Die Produktion materiellen Wohlstands impliziert automatisch die Frage, wer welchen Anteil für sich beanspruchen kann. Die Verteilung zwischen UnternehmerInnen und ArbeitnehmerInnen ist die augenfälligste Auseinandersetzung, die sich in vielen Ländern jährlich in den Lohnverhandlungen ausdrückt. In einer der Profitlogik unterworfenen Wirtschaft möchte die Kapitalseite möglichst viel Gewinn aus dem Produktionsprozess erzielen, während die ArbeitnehmerInnen ihr Stück des Kuchens als Lohn einfordern. Das Damoklesschwert der wirtschaftlichen Stagnation dürfte in zukünftigen Lohnverhandlungen zwischen Kapital und Arbeit wohl nicht nur eine schärfere Rhetorik, sondern auch härtere Konfrontationen mit sich bringen.

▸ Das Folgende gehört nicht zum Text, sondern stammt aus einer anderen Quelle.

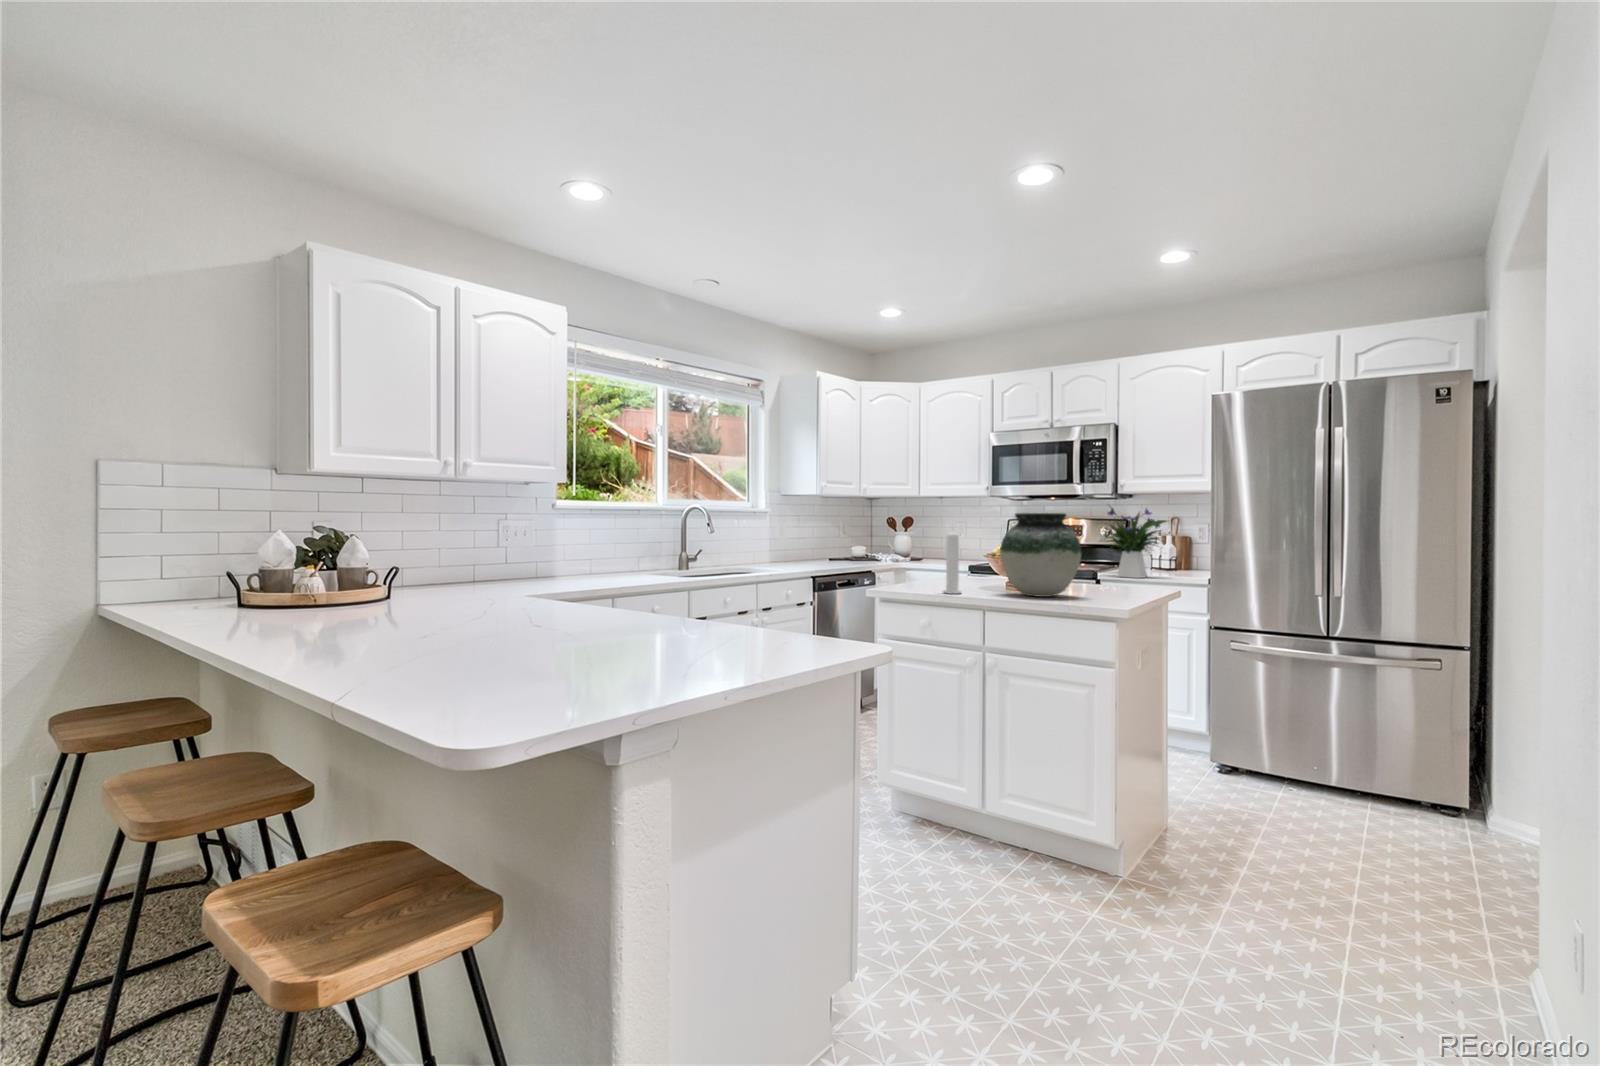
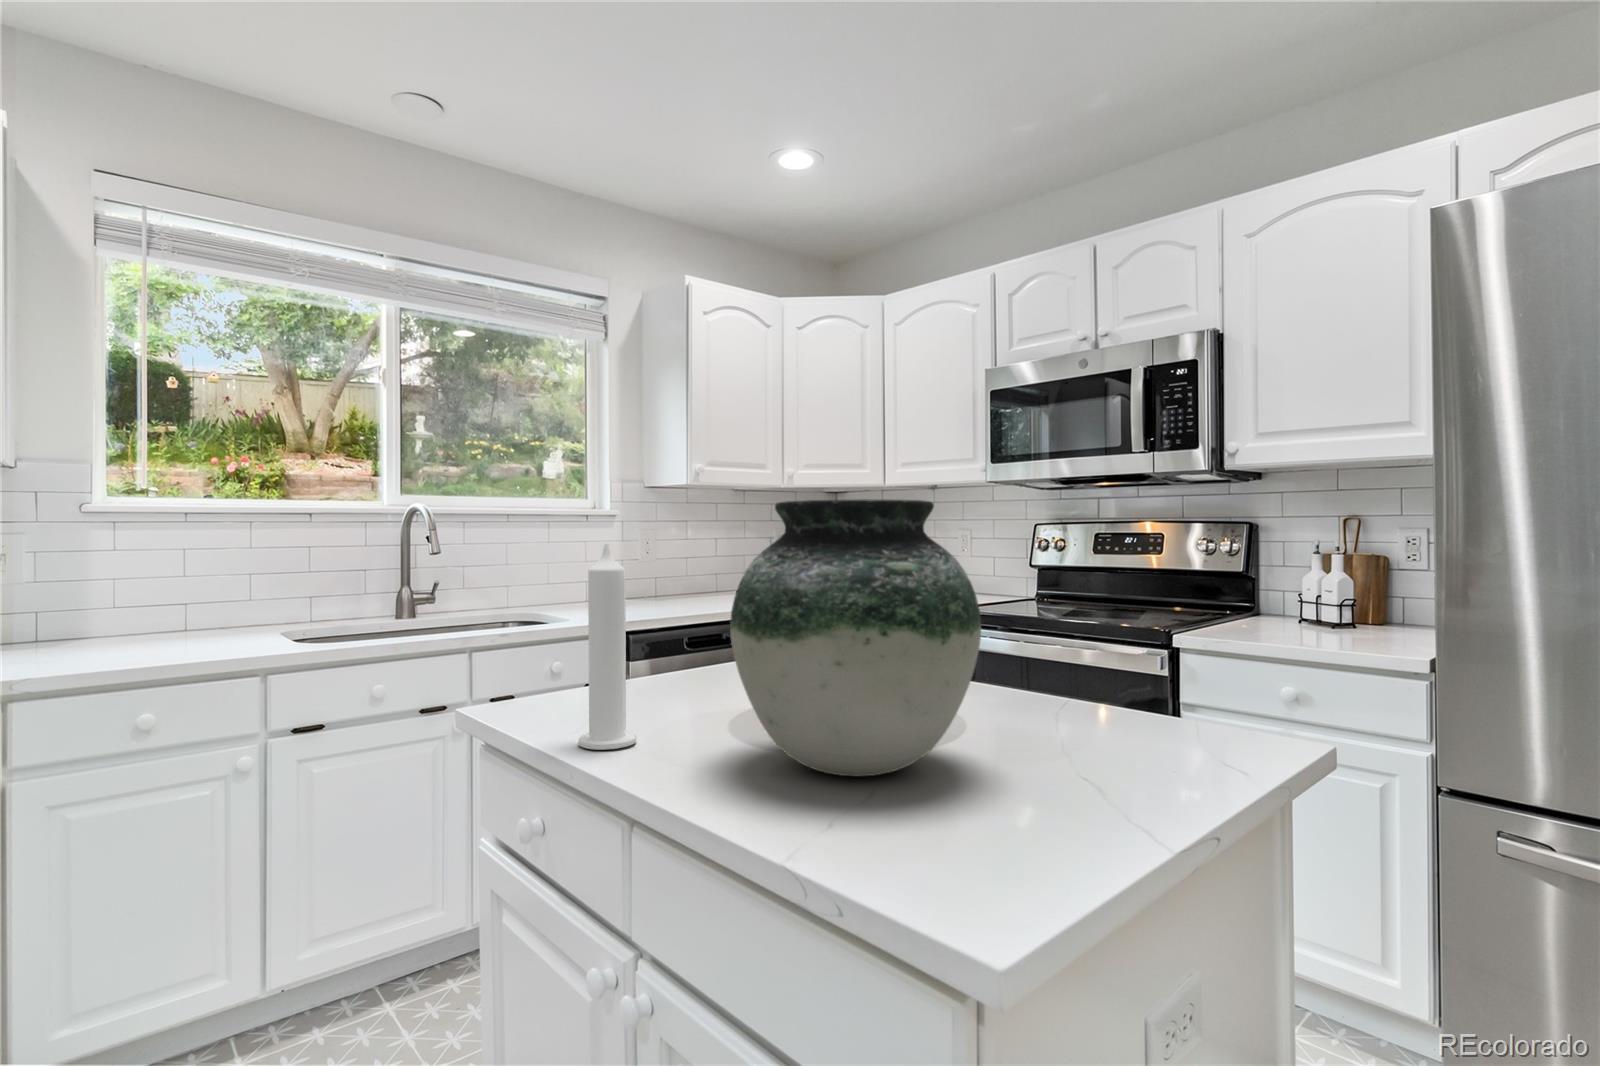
flower arrangement: present [1104,508,1167,578] -> none [1164,489,1334,646]

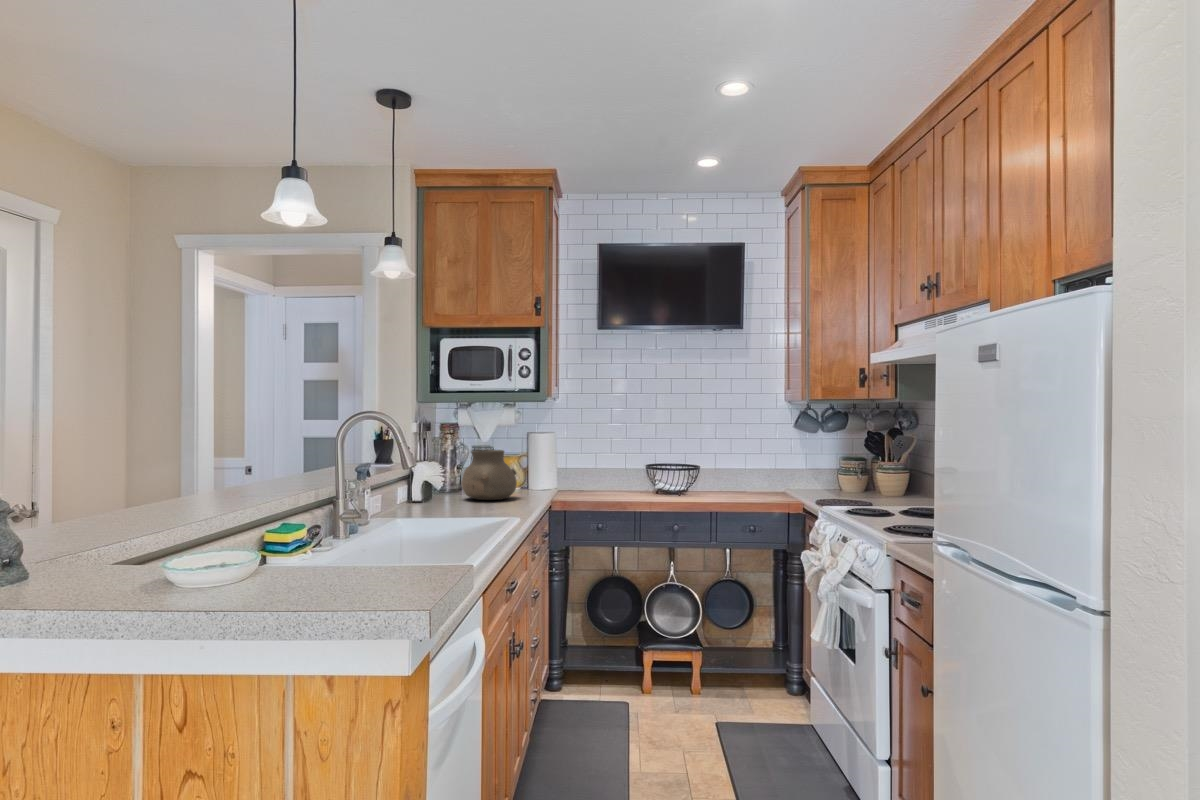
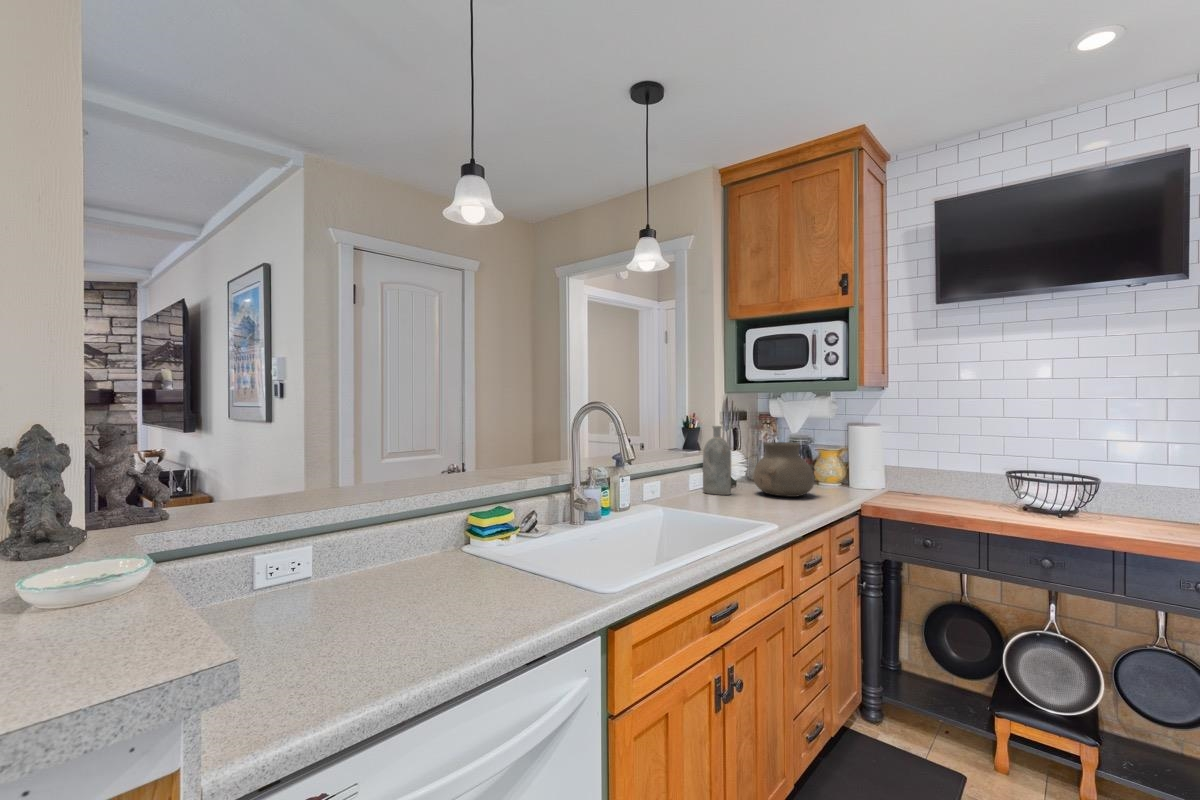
bottle: none [414,435,445,505] -> present [703,426,731,495]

Die empirischen Ergebnisse der Verteilungsforschung zeigen, dass die Interessensunterschiede zwischen Kapital und Arbeit in der speziellen Phase der Nachkriegszeit entschärft waren. Das sogenannte fordistische Akkumulationsregime basierte auf industrieller Massenproduktion und Massenkonsum, der durch produktivitätsorientierte Lohnpolitik angetrieben wurde. Die Sozialpartnerschaft als Organ des Interessensausgleichs hatte Hochkonjunktur, die durch den Wiederaufbau erstarkte Wirtschaft sorgte für Wohlstandsgewinne auf beiden Seiten. Heute ist der Kuchen zwar deutlich größer als damals, die Wirtschaft ist aber krisenanfälliger und wächst nicht mehr so schnell, sodass Verteilungskompromisse zwischen Kapital und Arbeit immer schwerer zu finden sind. Der Kapitalismus des 21. Jahrhunderts, der von neoliberalen Denkmustern und Finanzmarktorientierung geprägt ist, ist ein anderer als jener der Nachkriegszeit.

Seit Piketty in seinem Bestseller die systemimmanenten Wurzeln von Ungleichheit im Kapitalismus angesprochen hat, muss eine fundamentale Systemkritik auf Basis der Verteilungsfrage wieder denkbar sein, da die Marktkräfte bei der Verteilung von Wohlstand nicht so unfehlbar sind wie es oft dargestellt wird. Die aus meiner Sicht wichtigste Frage für die Verteilung von Einkommen und Vermögen ist daher auch struktureller Natur: Kann der Kapitalismus nochmals in eine Phase ähnlich des fordistischen Akkumulationsregimes der Nachkriegszeit gelangen? Es gibt stichhaltige Argumente und Ideen, wie das funktionieren könnte. Es gibt aber genauso überzeugende Einwände, dass die absehbare Zukunft einer profitorientierten Produktionsweise keine Entschärfung der Verteilungsfrage bringen wird.

Daraus ergibt sich die Frage, unter welchen neuen Rahmenbedingungen – und unter Berücksichtigung des angesprochenen technischen Wandels – ein ökologisch nachhaltiger und sozial verträglicher Wohlstand produziert werden kann. Die aktuelle tiefgreifende Krise erfordert dabei auch eine kritische Auseinandersetzung mit den hegemonialen Grundpfeilern des finanzdominierten Kapitalismus. Eine solche weitsichtige Vision einer gerechteren Gesellschaft war übrigens eine historische Stärke der ArbeiterInnenbewegung.